REDUCED-ORDER OPTIMAL CONTROL OF WATER FLOODING USING PROPER ORTHOGONAL DECOMPOSITION

Abstract

Model-based optimal control of water flooding generally involves multiple reservoir simulations, which makes it into a time-consuming process. Furthermore, if the optimization is combined with inversion, i.e., with updating of the reservoir model using production data, some form of regularization is required to cope with the ill-posedness of the inversion problem. A potential way to address these issues is through the use of proper orthogonal decomposition (POD), also known as principal component analysis, Karhunen–Loève decomposition or the method of empirical orthogonal functions.

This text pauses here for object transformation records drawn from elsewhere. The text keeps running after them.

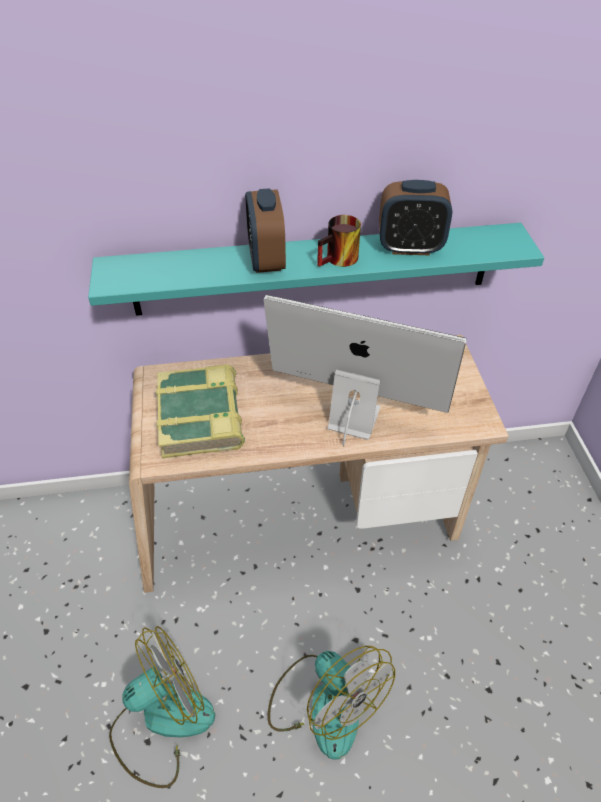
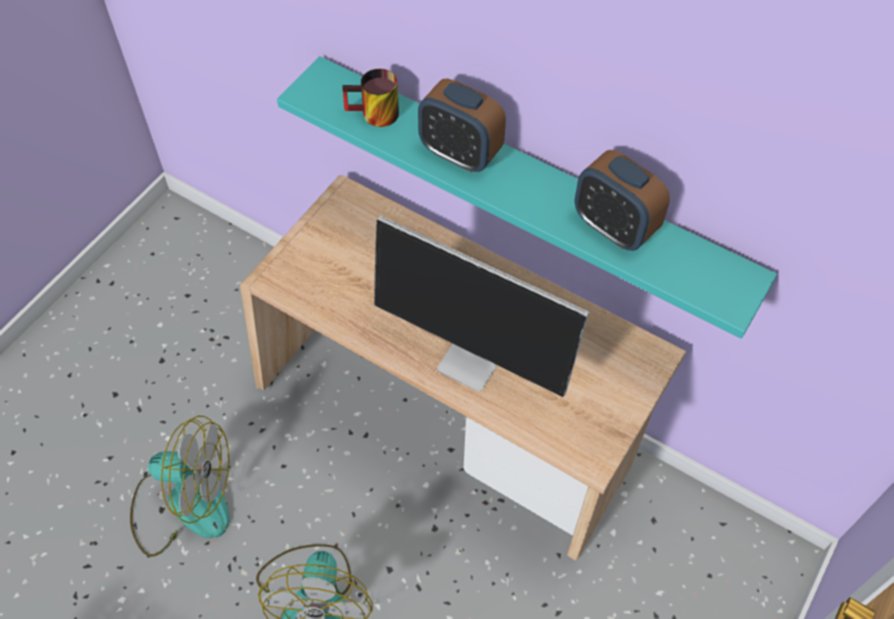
camera: 40 degrees right, 10 degrees up
(201, 417) = (346, 264): book -> none
(266, 260) = (460, 154): alarm clock -> alarm clock turned 90 degrees counterclockwise
(340, 261) = (527, 198): mug -> mug (374, 116)
(352, 418) = (474, 360): monitor -> monitor turned 150 degrees clockwise

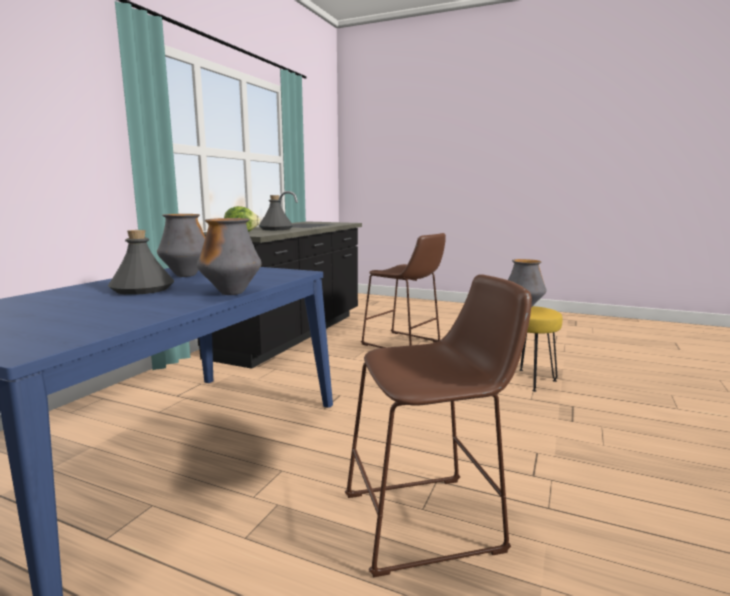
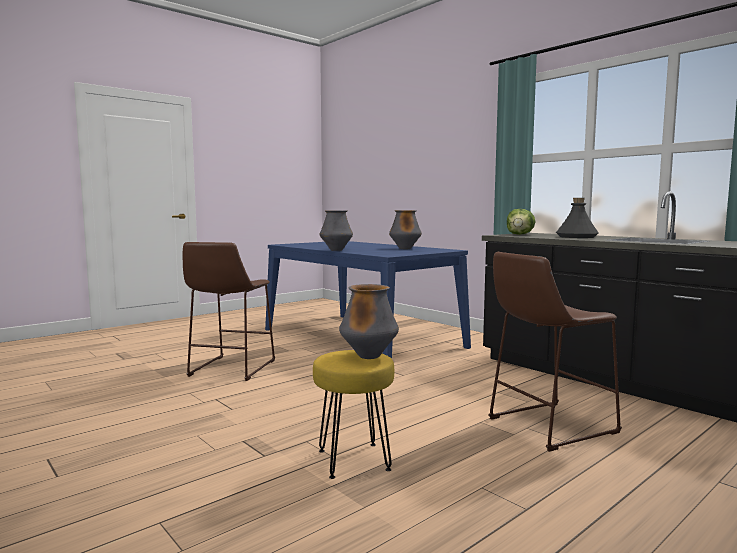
camera: 115 degrees right, 5 degrees down
(142, 289) = (368, 247): grey bottle -> none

POD is a model reduction technique to generate low-order models using ‘snapshots’ from a forward simulation with the original high-order model. In this work, we addressed the scope to speed up optimization of water-flooding a heterogeneous reservoir with multiple injectors and producers. We used an adjoint-based optimal control methodology that requires multiple passes of forward simulation of the reservoir model and backward simulation of an adjoint system of equations. We developed a nested approach in which POD was first used to reduce the state space dimensions of both the forward model and the adjoint system. After obtaining an optimized injection and production strategy using the reduced-order system, we verified the results using the original, high-order model. If necessary, we repeated the optimization cycle using new reduced-order systems based on snapshots from the verification run. We tested the methodology on a reservoir model with 4050 states (2025 pressures, 2025 saturations) and an adjoint model of 4050 states (Lagrange multipliers). We obtained reduced-order models with 20–100 states only, which produced almost identical optimized flooding strategies as compared to those obtained using the high-order models. The maximum achieved reduction in computing time was 35%.